* [AVAILABLE DATA]
━━━━━━━━━━━━━━━━━━━━━━━━━━━━━━
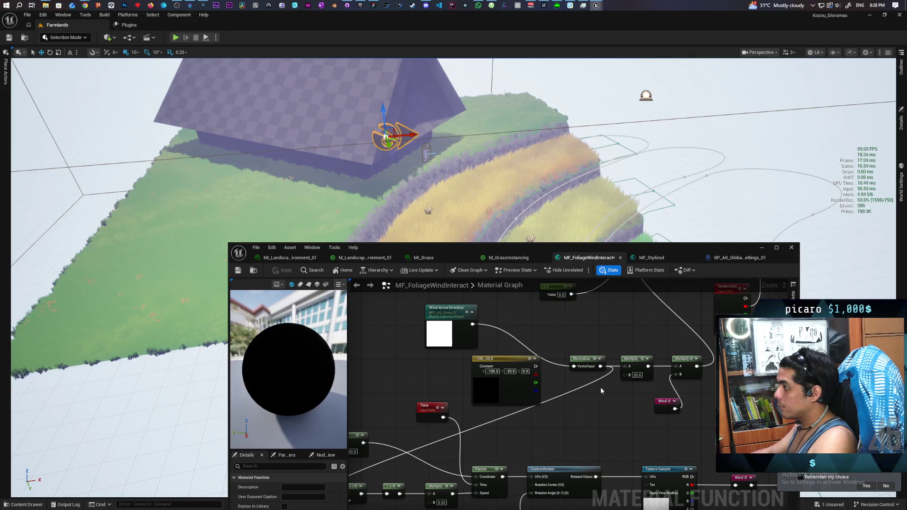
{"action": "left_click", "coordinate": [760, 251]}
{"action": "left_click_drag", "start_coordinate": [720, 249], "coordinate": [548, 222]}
━━━━━━━━━━━━━━━━━━━━━━━━━━━━━━
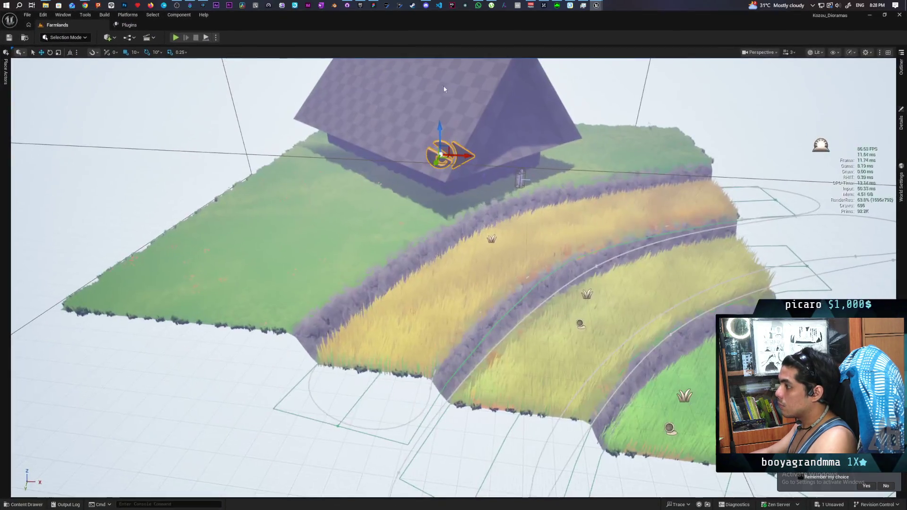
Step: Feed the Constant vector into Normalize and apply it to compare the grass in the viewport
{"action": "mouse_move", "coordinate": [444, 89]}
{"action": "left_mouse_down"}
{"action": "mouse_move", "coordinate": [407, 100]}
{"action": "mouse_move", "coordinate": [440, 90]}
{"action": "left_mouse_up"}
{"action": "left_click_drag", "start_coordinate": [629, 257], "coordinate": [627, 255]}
━━━━━━━━━━━━━━━━━━━━━━━━━━━━━━
* [PROBLEM TO SOLVE] If a line of the data above holds the string "action", count it, then state only the total.

* [ANSWER SECTION] 8